Task brief => Copy every line of the records below word for word, keeping each one in its original order.

===== Input records

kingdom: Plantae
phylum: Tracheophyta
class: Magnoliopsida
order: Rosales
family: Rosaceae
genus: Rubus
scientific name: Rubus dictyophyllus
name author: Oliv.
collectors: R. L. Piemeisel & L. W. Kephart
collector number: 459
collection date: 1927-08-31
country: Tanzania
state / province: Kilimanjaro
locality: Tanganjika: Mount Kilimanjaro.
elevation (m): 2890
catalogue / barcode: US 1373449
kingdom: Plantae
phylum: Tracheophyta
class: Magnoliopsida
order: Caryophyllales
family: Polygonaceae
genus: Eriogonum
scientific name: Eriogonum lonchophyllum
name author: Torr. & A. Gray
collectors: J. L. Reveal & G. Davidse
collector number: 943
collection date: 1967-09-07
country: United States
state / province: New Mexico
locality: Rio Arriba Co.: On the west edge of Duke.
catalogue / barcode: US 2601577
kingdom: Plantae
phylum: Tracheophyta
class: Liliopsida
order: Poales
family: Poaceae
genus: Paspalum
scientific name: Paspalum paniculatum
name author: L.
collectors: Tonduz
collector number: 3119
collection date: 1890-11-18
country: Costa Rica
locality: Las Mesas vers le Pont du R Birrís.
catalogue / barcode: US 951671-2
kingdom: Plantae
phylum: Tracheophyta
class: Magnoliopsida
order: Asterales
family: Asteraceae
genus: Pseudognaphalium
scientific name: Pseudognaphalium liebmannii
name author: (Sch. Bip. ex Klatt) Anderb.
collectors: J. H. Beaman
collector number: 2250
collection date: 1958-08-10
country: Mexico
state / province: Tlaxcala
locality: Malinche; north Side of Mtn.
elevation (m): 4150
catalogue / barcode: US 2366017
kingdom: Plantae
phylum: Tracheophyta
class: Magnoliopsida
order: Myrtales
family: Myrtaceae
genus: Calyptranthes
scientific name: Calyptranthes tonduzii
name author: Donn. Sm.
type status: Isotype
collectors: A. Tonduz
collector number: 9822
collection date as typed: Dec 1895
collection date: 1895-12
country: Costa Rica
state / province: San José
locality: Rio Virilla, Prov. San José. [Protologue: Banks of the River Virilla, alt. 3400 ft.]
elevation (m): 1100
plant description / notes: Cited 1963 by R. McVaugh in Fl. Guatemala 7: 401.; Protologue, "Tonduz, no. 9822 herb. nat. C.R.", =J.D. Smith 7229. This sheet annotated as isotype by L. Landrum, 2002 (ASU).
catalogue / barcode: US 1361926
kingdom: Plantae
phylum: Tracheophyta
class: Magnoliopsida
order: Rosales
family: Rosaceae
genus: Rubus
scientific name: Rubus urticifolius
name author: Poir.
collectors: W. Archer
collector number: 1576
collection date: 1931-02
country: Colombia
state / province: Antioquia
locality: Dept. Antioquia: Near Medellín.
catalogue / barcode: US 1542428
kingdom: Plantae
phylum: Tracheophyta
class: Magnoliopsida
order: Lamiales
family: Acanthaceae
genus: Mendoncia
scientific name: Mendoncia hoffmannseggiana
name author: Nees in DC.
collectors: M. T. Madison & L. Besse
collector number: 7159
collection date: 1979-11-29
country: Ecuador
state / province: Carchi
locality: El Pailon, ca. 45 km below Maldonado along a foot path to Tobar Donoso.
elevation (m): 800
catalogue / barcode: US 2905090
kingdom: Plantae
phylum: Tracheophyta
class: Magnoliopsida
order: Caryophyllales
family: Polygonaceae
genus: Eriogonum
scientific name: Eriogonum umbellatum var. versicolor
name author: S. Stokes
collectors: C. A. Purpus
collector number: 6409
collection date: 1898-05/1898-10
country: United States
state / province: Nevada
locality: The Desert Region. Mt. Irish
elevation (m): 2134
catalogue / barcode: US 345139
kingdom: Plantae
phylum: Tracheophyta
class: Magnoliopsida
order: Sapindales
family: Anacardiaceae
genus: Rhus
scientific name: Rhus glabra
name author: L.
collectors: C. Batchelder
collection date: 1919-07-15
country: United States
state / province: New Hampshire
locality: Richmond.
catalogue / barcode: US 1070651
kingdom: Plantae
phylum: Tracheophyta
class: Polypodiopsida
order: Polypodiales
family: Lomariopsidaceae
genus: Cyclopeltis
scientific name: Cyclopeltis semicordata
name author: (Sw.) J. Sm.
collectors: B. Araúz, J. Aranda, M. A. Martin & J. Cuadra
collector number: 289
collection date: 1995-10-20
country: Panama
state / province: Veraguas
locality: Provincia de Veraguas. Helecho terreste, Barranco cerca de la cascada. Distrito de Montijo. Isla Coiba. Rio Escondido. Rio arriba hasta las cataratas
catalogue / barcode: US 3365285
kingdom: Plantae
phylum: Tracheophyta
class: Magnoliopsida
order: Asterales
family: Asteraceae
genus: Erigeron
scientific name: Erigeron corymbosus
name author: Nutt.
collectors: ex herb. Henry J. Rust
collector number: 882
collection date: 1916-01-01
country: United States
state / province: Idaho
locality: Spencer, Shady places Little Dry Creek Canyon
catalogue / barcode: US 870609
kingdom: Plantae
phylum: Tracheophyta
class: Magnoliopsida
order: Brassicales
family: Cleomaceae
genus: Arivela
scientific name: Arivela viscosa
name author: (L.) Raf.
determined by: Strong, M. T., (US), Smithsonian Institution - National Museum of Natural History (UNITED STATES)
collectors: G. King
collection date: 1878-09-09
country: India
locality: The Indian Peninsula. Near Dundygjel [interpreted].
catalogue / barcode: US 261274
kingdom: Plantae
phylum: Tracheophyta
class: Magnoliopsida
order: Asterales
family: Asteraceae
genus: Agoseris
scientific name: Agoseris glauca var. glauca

==========

The result =>
kingdom: Plantae
phylum: Tracheophyta
class: Magnoliopsida
order: Rosales
family: Rosaceae
genus: Rubus
scientific name: Rubus dictyophyllus
name author: Oliv.
collectors: R. L. Piemeisel & L. W. Kephart
collector number: 459
collection date: 1927-08-31
country: Tanzania
state / province: Kilimanjaro
locality: Tanganjika: Mount Kilimanjaro.
elevation (m): 2890
catalogue / barcode: US 1373449
kingdom: Plantae
phylum: Tracheophyta
class: Magnoliopsida
order: Caryophyllales
family: Polygonaceae
genus: Eriogonum
scientific name: Eriogonum lonchophyllum
name author: Torr. & A. Gray
collectors: J. L. Reveal & G. Davidse
collector number: 943
collection date: 1967-09-07
country: United States
state / province: New Mexico
locality: Rio Arriba Co.: On the west edge of Duke.
catalogue / barcode: US 2601577
kingdom: Plantae
phylum: Tracheophyta
class: Liliopsida
order: Poales
family: Poaceae
genus: Paspalum
scientific name: Paspalum paniculatum
name author: L.
collectors: Tonduz
collector number: 3119
collection date: 1890-11-18
country: Costa Rica
locality: Las Mesas vers le Pont du R Birrís.
catalogue / barcode: US 951671-2
kingdom: Plantae
phylum: Tracheophyta
class: Magnoliopsida
order: Asterales
family: Asteraceae
genus: Pseudognaphalium
scientific name: Pseudognaphalium liebmannii
name author: (Sch. Bip. ex Klatt) Anderb.
collectors: J. H. Beaman
collector number: 2250
collection date: 1958-08-10
country: Mexico
state / province: Tlaxcala
locality: Malinche; north Side of Mtn.
elevation (m): 4150
catalogue / barcode: US 2366017
kingdom: Plantae
phylum: Tracheophyta
class: Magnoliopsida
order: Myrtales
family: Myrtaceae
genus: Calyptranthes
scientific name: Calyptranthes tonduzii
name author: Donn. Sm.
type status: Isotype
collectors: A. Tonduz
collector number: 9822
collection date as typed: Dec 1895
collection date: 1895-12
country: Costa Rica
state / province: San José
locality: Rio Virilla, Prov. San José. [Protologue: Banks of the River Virilla, alt. 3400 ft.]
elevation (m): 1100
plant description / notes: Cited 1963 by R. McVaugh in Fl. Guatemala 7: 401.; Protologue, "Tonduz, no. 9822 herb. nat. C.R.", =J.D. Smith 7229. This sheet annotated as isotype by L. Landrum, 2002 (ASU).
catalogue / barcode: US 1361926
kingdom: Plantae
phylum: Tracheophyta
class: Magnoliopsida
order: Rosales
family: Rosaceae
genus: Rubus
scientific name: Rubus urticifolius
name author: Poir.
collectors: W. Archer
collector number: 1576
collection date: 1931-02
country: Colombia
state / province: Antioquia
locality: Dept. Antioquia: Near Medellín.
catalogue / barcode: US 1542428
kingdom: Plantae
phylum: Tracheophyta
class: Magnoliopsida
order: Lamiales
family: Acanthaceae
genus: Mendoncia
scientific name: Mendoncia hoffmannseggiana
name author: Nees in DC.
collectors: M. T. Madison & L. Besse
collector number: 7159
collection date: 1979-11-29
country: Ecuador
state / province: Carchi
locality: El Pailon, ca. 45 km below Maldonado along a foot path to Tobar Donoso.
elevation (m): 800
catalogue / barcode: US 2905090
kingdom: Plantae
phylum: Tracheophyta
class: Magnoliopsida
order: Caryophyllales
family: Polygonaceae
genus: Eriogonum
scientific name: Eriogonum umbellatum var. versicolor
name author: S. Stokes
collectors: C. A. Purpus
collector number: 6409
collection date: 1898-05/1898-10
country: United States
state / province: Nevada
locality: The Desert Region. Mt. Irish
elevation (m): 2134
catalogue / barcode: US 345139
kingdom: Plantae
phylum: Tracheophyta
class: Magnoliopsida
order: Sapindales
family: Anacardiaceae
genus: Rhus
scientific name: Rhus glabra
name author: L.
collectors: C. Batchelder
collection date: 1919-07-15
country: United States
state / province: New Hampshire
locality: Richmond.
catalogue / barcode: US 1070651
kingdom: Plantae
phylum: Tracheophyta
class: Polypodiopsida
order: Polypodiales
family: Lomariopsidaceae
genus: Cyclopeltis
scientific name: Cyclopeltis semicordata
name author: (Sw.) J. Sm.
collectors: B. Araúz, J. Aranda, M. A. Martin & J. Cuadra
collector number: 289
collection date: 1995-10-20
country: Panama
state / province: Veraguas
locality: Provincia de Veraguas. Helecho terreste, Barranco cerca de la cascada. Distrito de Montijo. Isla Coiba. Rio Escondido. Rio arriba hasta las cataratas
catalogue / barcode: US 3365285
kingdom: Plantae
phylum: Tracheophyta
class: Magnoliopsida
order: Asterales
family: Asteraceae
genus: Erigeron
scientific name: Erigeron corymbosus
name author: Nutt.
collectors: ex herb. Henry J. Rust
collector number: 882
collection date: 1916-01-01
country: United States
state / province: Idaho
locality: Spencer, Shady places Little Dry Creek Canyon
catalogue / barcode: US 870609
kingdom: Plantae
phylum: Tracheophyta
class: Magnoliopsida
order: Brassicales
family: Cleomaceae
genus: Arivela
scientific name: Arivela viscosa
name author: (L.) Raf.
determined by: Strong, M. T., (US), Smithsonian Institution - National Museum of Natural History (UNITED STATES)
collectors: G. King
collection date: 1878-09-09
country: India
locality: The Indian Peninsula. Near Dundygjel [interpreted].
catalogue / barcode: US 261274
kingdom: Plantae
phylum: Tracheophyta
class: Magnoliopsida
order: Asterales
family: Asteraceae
genus: Agoseris
scientific name: Agoseris glauca var. glauca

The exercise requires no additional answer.